You posted a vague and meaningless assertion. If you do not have latency numbers and cost differences, you have absolutely nothing to show for, and you failed to provide any rationale that justified even whether any cache is required at all.

odie5533 5 hours ago | parent [-]

At 10k RPS you'll see a significant cost savings with Redis over DynamoDB.

ElastiCache Serverless (Redis/Memcached): Typical latency is 300–500 microseconds (sub-millisecond response)

DynamoDB On-Demand: Typical latency is single-digit milliseconds (usually between 1–10 milliseconds for standard requests)

hvb2 an hour ago | parent | next [-]

> At 10k RPS

You would've used local memory first. At which point I cannot see getting to those request levels anymore

> ElastiCache Serverless (Redis/Memcached): Typical latency is 300–500 microseconds (sub-millisecond response)

SOURCE DATA:

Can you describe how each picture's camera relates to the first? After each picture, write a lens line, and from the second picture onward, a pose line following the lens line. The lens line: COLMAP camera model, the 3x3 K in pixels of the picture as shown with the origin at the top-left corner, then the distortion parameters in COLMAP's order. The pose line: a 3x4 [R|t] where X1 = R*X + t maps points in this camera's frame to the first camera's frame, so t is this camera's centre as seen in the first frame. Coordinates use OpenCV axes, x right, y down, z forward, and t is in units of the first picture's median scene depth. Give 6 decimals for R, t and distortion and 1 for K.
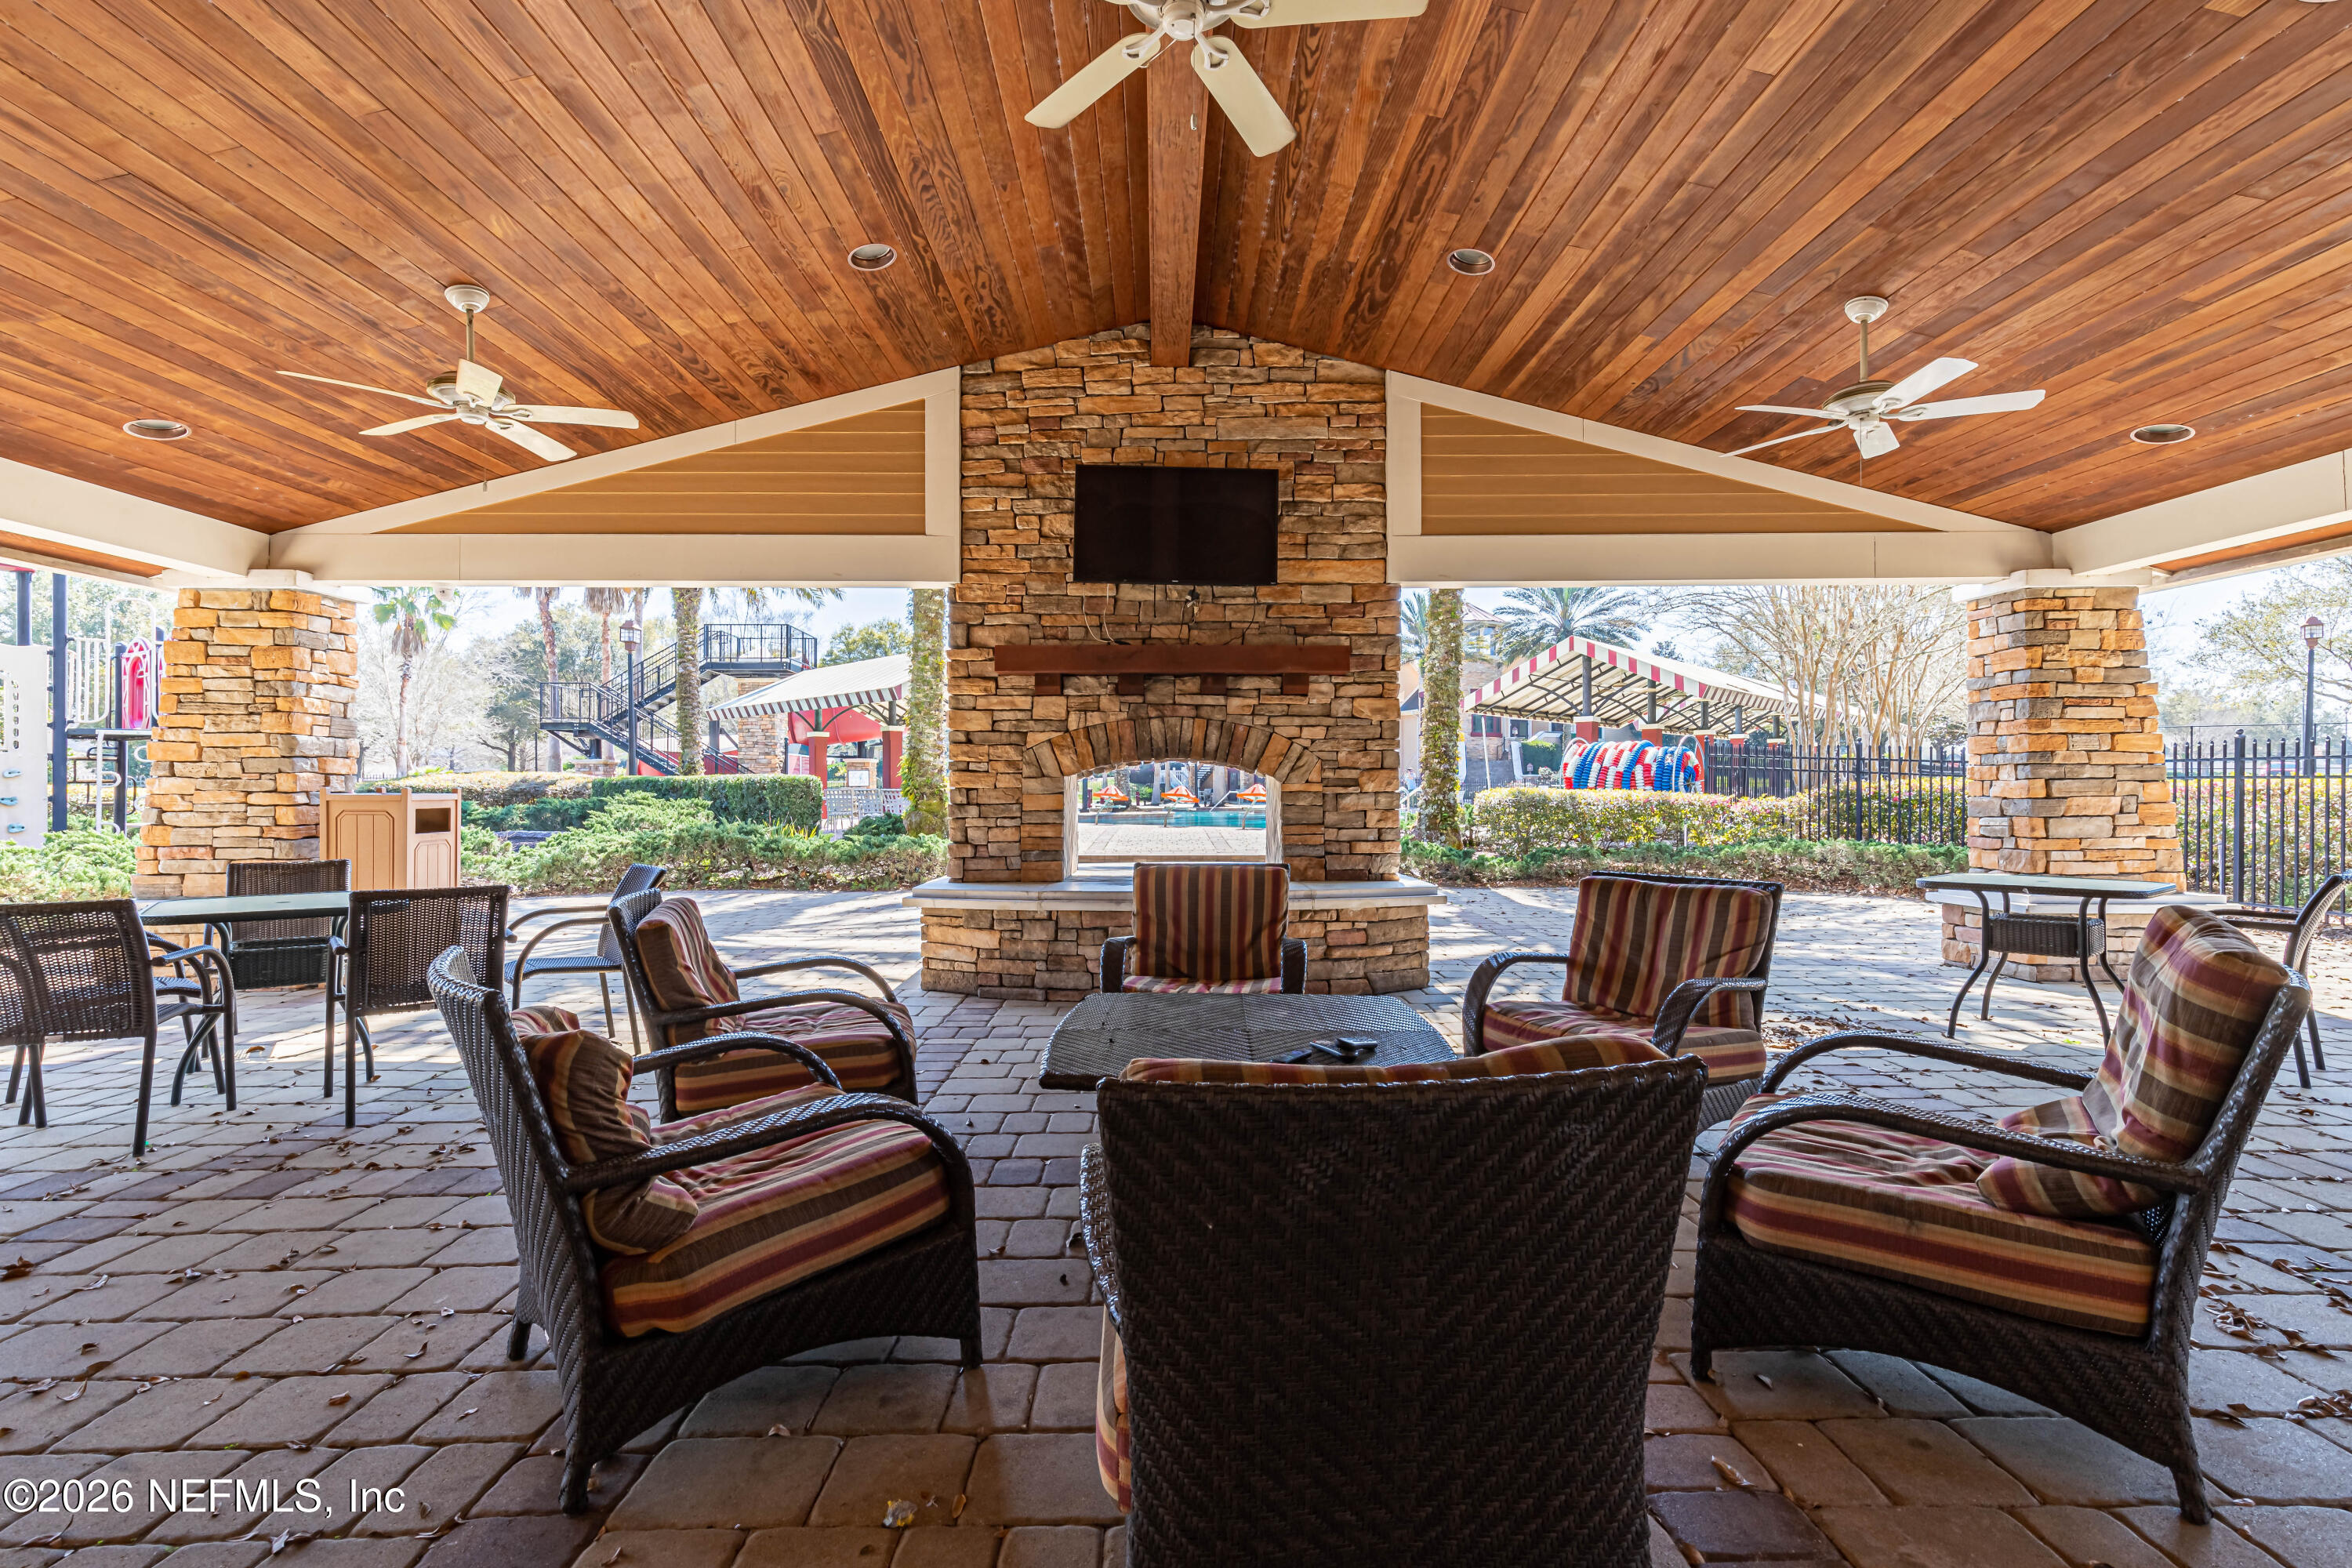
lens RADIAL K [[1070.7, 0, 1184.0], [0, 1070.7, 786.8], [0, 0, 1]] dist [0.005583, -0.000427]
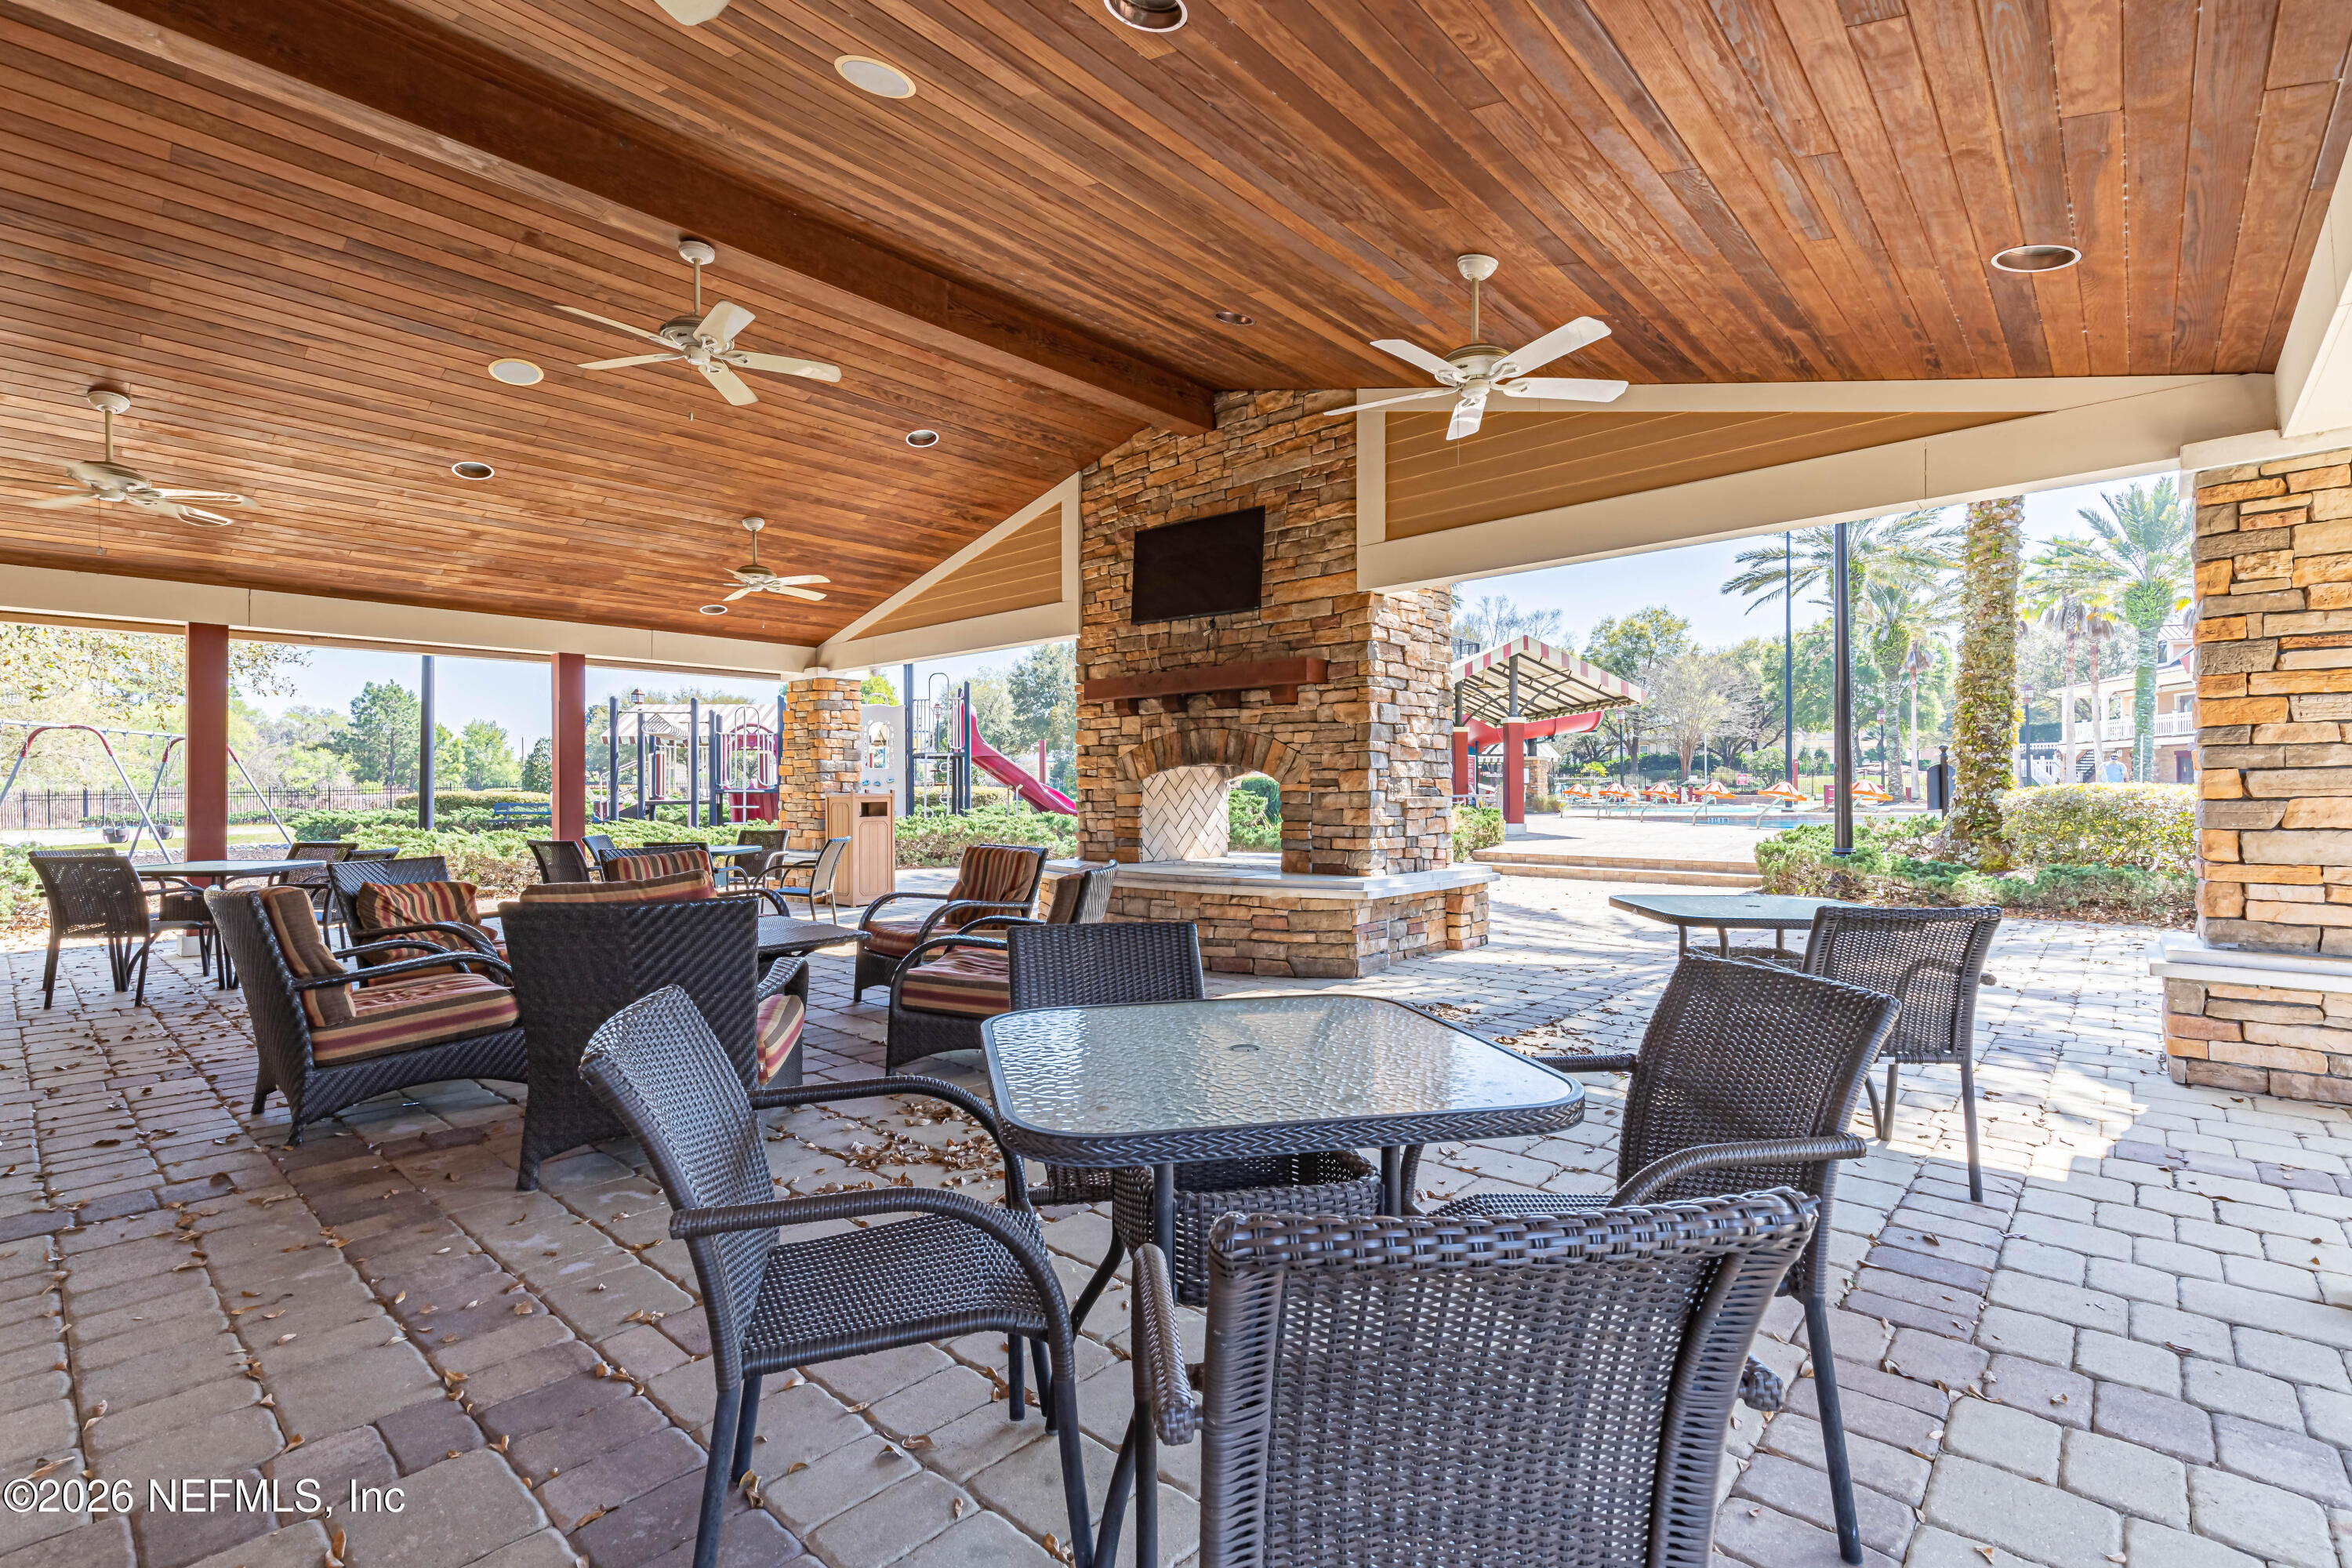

ACTIONS TO TAKE:
1: Reproduce the passage of the caching thread starting at "You posted a" and ending at "Redis over DynamoDB.".
2: According to the caching thread, what is the typical latency of DynamoDB On-Demand?

TASK-BY-TASK RESULTS:
1:
You posted a vague and meaningless assertion. If you do not have latency numbers and cost differences, you have absolutely nothing to show for, and you failed to provide any rationale that justified even whether any cache is required at all.

odie5533 5 hours ago | parent [-]

At 10k RPS you'll see a significant cost savings with Redis over DynamoDB.

2: Single-digit milliseconds, usually between 1–10 milliseconds for standard requests.